James 'Jim' Candelet

Personal information
- Nationality: United States
- Born: January 13, 1918
- Died: January 1986

Sport
- Club: Smithfield Avenue

Medal record
Representing United States
World Outdoor Championships
| Silver medal – second place | 1972 Worthing | pairs |
| Bronze medal – third place | 1972 Worthing | team |
| Gold medal – first place | 1984 Aberdeen | pairs |

= Jim Candelet =

American lawn bowler

James Candelet (January 13, 1918 – January 1986) was a United States international lawn bowler.

==Bowls career==
Candelet won two medals at the 1972 World Outdoor Bowls Championship in Worthing; a silver medal in the pairs with Bill Tewksbury and bronze medal in the team event (Leonard Trophy).

Twelve years later he won a gold medal in the 1984 World Outdoor Championships in Aberdeen but fell ill during the competition and was unable to play in the final leaving Skippy Arculli without a partner.
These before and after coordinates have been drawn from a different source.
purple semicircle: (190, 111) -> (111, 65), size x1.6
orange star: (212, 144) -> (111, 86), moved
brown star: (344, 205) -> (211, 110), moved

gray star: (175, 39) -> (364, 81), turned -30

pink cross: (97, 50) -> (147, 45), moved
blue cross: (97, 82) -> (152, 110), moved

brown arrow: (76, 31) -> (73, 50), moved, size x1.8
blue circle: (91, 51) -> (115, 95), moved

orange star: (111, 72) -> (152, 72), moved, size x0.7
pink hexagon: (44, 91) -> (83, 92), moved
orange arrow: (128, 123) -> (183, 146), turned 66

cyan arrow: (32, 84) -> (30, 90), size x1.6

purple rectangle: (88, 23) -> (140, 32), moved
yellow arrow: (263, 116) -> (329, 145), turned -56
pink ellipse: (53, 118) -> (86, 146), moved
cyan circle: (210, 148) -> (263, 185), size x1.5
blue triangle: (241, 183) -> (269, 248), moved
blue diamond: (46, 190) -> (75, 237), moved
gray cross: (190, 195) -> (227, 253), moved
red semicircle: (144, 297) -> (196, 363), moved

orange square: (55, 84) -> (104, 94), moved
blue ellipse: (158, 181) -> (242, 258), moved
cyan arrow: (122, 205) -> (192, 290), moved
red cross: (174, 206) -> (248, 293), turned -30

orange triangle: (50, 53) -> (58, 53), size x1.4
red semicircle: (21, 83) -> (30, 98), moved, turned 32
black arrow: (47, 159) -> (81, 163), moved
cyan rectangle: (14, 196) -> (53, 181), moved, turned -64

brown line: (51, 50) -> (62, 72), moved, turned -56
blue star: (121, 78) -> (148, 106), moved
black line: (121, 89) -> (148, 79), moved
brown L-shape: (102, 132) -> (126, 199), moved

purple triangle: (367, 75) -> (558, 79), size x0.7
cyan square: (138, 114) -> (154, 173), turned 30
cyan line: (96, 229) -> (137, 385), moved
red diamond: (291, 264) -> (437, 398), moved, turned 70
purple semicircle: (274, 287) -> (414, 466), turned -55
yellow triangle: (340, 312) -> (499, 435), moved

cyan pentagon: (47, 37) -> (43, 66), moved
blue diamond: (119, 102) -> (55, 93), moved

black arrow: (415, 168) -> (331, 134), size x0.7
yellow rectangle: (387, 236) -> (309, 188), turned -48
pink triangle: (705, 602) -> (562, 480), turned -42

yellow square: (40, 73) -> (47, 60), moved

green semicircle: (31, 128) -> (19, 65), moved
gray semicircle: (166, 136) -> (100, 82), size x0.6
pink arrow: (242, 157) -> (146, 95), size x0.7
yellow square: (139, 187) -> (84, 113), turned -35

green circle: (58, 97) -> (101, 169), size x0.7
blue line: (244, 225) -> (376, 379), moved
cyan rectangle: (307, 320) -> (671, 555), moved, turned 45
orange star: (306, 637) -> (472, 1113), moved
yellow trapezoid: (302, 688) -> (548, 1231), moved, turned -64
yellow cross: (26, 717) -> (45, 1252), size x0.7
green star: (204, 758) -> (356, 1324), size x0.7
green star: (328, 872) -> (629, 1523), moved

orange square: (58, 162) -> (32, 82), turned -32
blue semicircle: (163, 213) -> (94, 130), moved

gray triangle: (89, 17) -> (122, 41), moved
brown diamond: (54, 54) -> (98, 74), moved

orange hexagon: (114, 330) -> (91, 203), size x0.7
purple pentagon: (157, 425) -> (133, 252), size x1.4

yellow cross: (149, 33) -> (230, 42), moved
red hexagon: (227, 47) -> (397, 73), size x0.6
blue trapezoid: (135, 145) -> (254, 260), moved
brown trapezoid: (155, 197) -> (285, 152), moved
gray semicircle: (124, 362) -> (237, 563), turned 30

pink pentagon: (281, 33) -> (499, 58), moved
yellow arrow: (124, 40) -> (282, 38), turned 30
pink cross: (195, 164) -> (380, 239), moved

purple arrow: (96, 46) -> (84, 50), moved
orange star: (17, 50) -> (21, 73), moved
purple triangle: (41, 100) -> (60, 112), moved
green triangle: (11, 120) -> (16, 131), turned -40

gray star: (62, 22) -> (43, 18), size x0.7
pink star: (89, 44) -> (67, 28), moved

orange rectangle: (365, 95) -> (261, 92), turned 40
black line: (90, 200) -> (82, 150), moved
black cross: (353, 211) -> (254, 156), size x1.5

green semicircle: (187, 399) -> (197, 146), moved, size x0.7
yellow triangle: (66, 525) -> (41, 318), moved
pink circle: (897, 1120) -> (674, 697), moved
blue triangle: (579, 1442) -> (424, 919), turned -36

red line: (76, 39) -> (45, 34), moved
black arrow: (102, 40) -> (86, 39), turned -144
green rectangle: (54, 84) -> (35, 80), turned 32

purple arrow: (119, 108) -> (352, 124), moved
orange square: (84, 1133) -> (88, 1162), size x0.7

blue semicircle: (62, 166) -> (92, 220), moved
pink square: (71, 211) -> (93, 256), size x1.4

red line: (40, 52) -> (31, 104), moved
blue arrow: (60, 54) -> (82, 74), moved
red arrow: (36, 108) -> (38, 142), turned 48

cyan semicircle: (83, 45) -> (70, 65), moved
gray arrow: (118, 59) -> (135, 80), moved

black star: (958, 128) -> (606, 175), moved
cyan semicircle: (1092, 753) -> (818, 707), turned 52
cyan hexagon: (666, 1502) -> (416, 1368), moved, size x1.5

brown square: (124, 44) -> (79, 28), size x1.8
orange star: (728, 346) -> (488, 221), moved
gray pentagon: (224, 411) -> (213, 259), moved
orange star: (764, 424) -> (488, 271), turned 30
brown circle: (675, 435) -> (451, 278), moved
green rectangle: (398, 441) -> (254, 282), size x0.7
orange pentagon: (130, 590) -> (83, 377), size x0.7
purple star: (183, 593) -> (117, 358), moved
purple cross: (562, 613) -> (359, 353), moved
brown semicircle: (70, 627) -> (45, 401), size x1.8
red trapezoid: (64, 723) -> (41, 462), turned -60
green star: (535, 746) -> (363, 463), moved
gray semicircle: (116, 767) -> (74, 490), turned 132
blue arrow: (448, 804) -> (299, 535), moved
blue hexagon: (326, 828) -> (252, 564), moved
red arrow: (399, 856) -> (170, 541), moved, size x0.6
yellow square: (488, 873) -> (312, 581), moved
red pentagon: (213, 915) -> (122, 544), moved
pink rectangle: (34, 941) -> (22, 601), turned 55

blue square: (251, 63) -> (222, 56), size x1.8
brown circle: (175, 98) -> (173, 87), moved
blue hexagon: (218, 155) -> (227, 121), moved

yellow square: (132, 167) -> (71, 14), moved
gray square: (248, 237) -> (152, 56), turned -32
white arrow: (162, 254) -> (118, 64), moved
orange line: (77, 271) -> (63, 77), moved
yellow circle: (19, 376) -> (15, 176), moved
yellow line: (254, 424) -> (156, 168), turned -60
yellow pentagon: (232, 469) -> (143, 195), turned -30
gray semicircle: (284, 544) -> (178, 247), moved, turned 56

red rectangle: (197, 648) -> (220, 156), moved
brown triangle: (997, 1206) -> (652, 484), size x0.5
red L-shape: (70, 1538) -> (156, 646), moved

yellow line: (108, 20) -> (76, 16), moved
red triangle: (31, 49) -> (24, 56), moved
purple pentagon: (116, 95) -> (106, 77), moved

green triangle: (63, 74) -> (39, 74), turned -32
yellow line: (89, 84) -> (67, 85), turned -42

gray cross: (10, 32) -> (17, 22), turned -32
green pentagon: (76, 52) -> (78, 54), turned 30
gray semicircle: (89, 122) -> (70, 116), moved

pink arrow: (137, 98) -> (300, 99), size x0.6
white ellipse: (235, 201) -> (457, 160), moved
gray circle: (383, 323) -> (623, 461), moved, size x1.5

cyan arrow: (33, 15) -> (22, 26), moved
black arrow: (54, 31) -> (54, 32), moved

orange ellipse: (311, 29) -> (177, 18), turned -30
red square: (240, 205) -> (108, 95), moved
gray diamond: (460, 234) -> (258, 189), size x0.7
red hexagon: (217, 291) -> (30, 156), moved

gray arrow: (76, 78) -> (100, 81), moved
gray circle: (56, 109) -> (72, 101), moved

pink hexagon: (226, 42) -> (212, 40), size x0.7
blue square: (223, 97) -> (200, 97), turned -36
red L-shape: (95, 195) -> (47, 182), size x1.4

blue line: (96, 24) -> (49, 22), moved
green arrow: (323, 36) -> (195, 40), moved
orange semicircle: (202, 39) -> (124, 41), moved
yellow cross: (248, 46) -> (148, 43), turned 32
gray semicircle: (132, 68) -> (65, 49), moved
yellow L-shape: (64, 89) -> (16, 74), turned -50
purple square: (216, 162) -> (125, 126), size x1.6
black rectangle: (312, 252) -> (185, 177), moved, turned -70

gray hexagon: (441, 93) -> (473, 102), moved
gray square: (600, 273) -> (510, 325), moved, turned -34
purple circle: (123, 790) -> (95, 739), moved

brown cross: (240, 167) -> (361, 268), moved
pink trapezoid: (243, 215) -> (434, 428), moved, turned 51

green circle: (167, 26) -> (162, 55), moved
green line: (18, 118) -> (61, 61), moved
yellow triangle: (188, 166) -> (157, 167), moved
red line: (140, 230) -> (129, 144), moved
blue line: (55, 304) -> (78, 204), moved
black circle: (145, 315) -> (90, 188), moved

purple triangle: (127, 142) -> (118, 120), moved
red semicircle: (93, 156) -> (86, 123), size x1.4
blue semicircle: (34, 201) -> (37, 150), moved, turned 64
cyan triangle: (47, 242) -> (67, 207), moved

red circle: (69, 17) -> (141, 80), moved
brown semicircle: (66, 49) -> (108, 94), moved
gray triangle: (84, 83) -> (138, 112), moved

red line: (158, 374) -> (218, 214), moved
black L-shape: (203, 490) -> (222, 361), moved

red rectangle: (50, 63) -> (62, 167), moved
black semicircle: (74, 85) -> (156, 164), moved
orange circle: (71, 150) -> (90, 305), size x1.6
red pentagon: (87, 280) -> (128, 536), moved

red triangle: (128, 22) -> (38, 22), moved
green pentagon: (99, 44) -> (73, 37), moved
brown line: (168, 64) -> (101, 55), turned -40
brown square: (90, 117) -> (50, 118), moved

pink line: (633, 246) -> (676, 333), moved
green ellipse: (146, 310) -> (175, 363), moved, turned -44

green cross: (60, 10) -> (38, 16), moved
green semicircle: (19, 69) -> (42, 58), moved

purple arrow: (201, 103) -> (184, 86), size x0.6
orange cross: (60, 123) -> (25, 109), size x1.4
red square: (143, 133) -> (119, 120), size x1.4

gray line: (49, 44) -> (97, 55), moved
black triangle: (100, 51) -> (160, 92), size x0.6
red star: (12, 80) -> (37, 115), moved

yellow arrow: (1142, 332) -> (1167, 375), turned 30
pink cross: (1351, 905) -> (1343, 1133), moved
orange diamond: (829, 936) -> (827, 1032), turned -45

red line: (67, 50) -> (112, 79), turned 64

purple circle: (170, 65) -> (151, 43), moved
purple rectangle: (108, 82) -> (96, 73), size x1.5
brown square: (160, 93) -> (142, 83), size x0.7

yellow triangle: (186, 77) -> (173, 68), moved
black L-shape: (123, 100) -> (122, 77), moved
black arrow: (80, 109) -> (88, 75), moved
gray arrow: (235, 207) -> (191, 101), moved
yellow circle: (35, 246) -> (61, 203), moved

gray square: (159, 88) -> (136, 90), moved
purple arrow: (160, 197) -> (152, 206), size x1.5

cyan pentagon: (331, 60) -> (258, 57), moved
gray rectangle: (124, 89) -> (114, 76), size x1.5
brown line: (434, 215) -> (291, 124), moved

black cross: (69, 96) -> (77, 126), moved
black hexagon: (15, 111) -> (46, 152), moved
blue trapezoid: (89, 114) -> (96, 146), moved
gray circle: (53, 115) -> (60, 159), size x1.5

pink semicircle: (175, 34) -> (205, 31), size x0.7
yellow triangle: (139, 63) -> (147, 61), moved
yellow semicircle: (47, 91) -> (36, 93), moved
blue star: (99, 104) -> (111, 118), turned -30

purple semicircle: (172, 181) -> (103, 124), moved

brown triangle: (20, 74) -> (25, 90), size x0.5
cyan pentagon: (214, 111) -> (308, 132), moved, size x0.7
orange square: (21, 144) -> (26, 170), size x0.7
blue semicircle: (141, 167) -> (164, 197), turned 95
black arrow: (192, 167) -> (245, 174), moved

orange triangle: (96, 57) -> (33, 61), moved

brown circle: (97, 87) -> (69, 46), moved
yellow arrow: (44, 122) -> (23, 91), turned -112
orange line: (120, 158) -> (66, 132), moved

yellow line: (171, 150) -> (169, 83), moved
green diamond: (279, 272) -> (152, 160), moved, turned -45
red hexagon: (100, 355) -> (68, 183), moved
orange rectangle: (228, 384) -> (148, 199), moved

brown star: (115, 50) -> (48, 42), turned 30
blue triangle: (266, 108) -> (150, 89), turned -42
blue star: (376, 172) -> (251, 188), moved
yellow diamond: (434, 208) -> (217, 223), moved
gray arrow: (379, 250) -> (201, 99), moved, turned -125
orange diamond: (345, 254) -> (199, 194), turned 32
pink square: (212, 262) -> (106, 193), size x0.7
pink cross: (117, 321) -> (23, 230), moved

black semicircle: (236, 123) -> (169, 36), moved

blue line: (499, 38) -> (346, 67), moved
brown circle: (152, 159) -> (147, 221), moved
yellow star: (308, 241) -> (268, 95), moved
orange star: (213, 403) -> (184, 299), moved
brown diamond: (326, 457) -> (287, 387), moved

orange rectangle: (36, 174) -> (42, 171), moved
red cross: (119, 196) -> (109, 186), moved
He was replaced by the Scottish reserve George Adrain.

He won seven United States Championships, four in the singles (1961, 1966, 1971 and 1980) and three in the pairs (1959, 1968 and 1983). He played in the first six World Outdoor Championships winning silver in the 1972 pairs.

He took up bowls in 1932. He was president of American Lawn Bowls Association from 1970 to 1972 and his wife Elda was a keen bowls player. He bowled for St. Petersburg and Pawtucket and Providence.